Andretti was racing ahead of leader Takuma Sato trying to stay on the lead lap when IndyCar issued a blue flag and ordered him out of Sato’s way. The command, which Andretti initially disobeyed, would have forced him to willingly go one lap down from the leader.
Because he disobeyed the blue flag, he was shown the black flag, which is punished by a drive-thru penalty. A day after the Saturday incident, he was fined $2,500 by IndyCar.
At issue is whether IndyCar made the right call in issuing the blue flag to a car still on the lead lap.
Series officials have intimated they believed Andretti was intentionally blocking Sato to aid Andretti Autosport teammate James Hinchcliffe, who was in second and closed the gap on Sato while Andretti was in front.
If IndyCar has evidence to support that theory, they’ve yet to make it public.
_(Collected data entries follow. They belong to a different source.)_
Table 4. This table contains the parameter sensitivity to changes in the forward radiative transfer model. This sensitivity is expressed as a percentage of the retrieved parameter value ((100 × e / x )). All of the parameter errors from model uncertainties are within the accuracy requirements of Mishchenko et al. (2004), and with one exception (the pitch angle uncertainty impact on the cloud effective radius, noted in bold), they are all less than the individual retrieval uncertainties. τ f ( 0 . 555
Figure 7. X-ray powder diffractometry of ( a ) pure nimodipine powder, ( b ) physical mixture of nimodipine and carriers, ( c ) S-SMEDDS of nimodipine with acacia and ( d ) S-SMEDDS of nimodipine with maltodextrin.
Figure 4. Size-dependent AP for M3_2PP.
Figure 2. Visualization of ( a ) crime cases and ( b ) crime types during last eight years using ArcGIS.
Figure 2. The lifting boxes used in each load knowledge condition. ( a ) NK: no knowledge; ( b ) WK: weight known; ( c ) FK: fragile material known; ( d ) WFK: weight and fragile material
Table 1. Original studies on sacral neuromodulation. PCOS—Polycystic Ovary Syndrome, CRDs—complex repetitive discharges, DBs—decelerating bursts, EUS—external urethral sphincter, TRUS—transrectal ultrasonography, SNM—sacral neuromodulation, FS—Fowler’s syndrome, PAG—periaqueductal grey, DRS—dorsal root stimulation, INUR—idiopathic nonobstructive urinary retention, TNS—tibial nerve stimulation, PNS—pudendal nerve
Last week, after overturning a penalty against Sebastien Bourdais, IndyCar president of competition Derrick Walker admitted the series lacks $5 million worth of technology he believes is necessary to properly police the teams.
Andretti and his father, team owner Michael Andretti, have both denied he was blocking for Hinchcliffe.
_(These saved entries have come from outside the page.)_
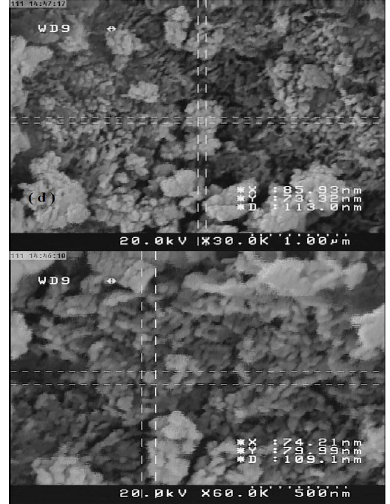
Fig. 6. SEM image of ZnS/ZnO nanoparticles by TU Fig. 7. SEM image of ZnS nanoparticles by thiourea and Na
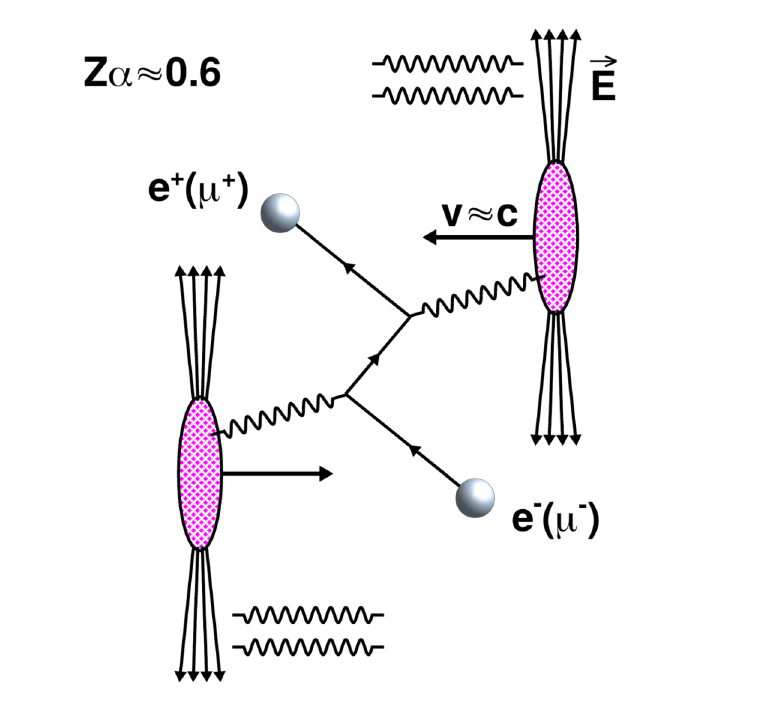
Figure 1 . (Color online) An illustration of vacuum pair production process from the strong Coulomb field of fast moving nuclei in heavy ion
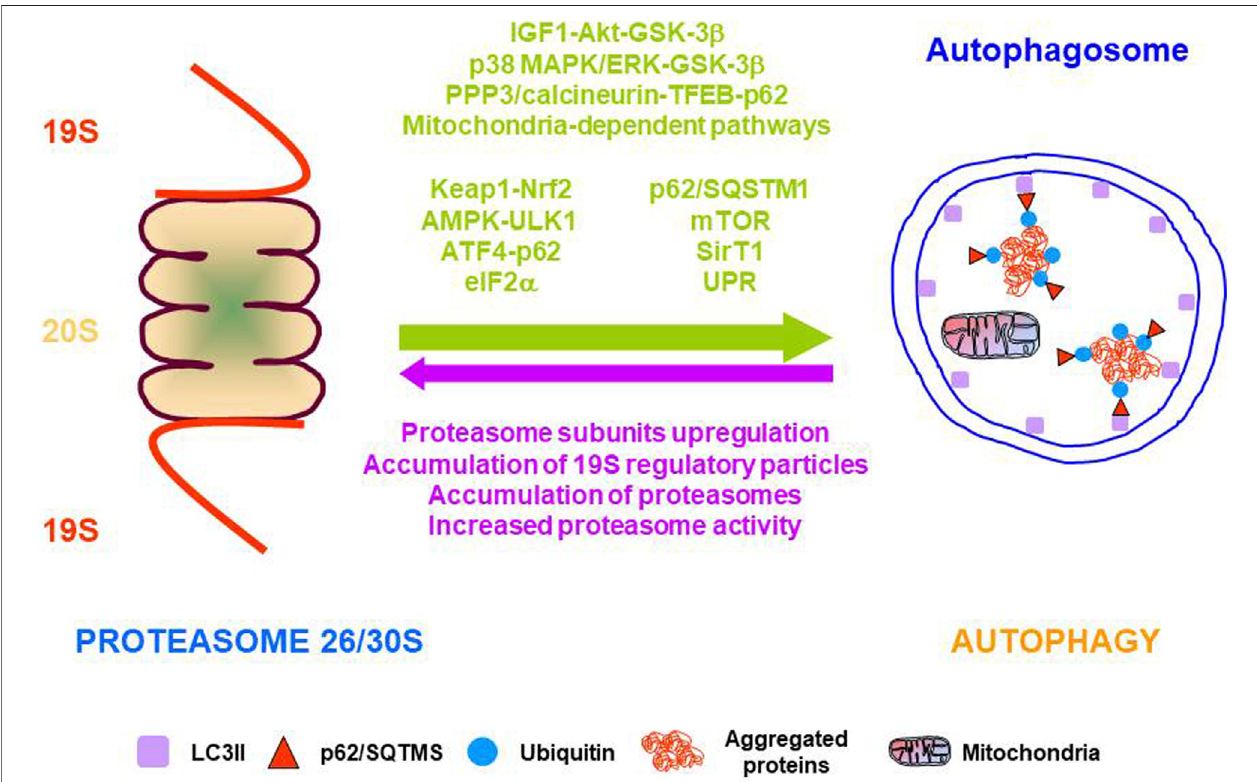
FIGURE3| Molecular pathways, proteins, andmechanismsinvolvedinthefunctionalcooperationbetweenthetwomajorproteolytic systems.Arrowsindicate the functional cooperation from proteasome to autophagy (green) and from autophagy to proteasome (purple).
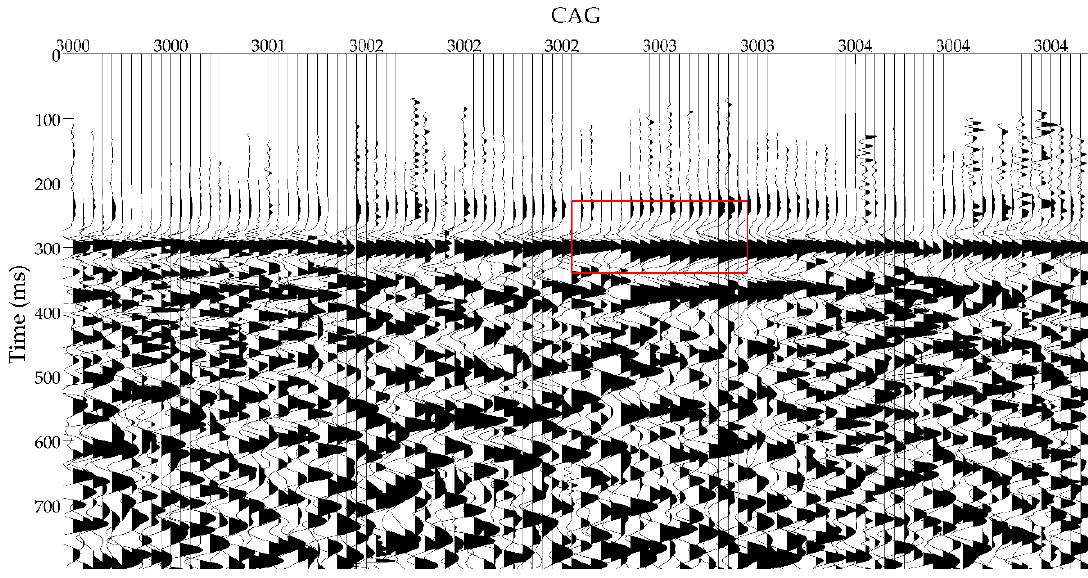
Figure 8. Shot gather (No. 624) after static correction based on common attitude gathers (CAGs).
Michael Andretti angrily called the accusation his son was following team orders “an absolute lie.”
It’s an issue that has resonated with the drivers, who questioned IndyCar about the blue flag in their meeting with race control a day after Andretti was penalized.
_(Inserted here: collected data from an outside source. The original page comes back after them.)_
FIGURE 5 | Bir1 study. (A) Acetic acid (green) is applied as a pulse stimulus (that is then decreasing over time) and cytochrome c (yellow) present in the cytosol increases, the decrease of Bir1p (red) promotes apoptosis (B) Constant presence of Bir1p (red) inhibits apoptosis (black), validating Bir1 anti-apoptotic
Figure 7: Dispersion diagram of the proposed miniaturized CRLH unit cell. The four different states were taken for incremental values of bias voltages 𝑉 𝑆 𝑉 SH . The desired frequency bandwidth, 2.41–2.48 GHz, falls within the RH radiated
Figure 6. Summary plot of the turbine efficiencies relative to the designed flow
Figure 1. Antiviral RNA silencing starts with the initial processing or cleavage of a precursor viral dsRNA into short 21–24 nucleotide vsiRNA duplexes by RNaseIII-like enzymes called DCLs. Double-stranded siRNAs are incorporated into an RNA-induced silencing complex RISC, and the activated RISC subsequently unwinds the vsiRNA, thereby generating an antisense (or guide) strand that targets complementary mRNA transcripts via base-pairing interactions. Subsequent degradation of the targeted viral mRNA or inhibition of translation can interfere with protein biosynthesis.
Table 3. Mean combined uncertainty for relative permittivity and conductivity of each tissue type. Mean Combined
It will likely still be discussed when the series shifts this week to Pocono for Sunday’s race.
“I think it was the wrong call by IndyCar,” said Andretti teammate Ryan Hunter-Reay. “There’s no way that early in the race Marco would be told to slow Sato up”
One more spot
Denny Hamlin returns to Daytona International Speedway looking for the one podium position that eluded him in February.
He had one of the most successful Speedweeks in recent memory when he opened the season with a win in the exhibition Sprint Unlimited and added another victory in the Budweiser Duel qualifying race. But when it counted, in the Daytona 500, Hamlin fell one spot short and finished second to Dale Earnhardt Jr. Hamlin did, however, earn his first career points-paying restrictor plate race in May at Talladega Superspeedway.
But he wants that Daytona victory, especially after Saturday night’s disappointment at Kentucky when a blown front tire on the 27th lap led to a last-place finish.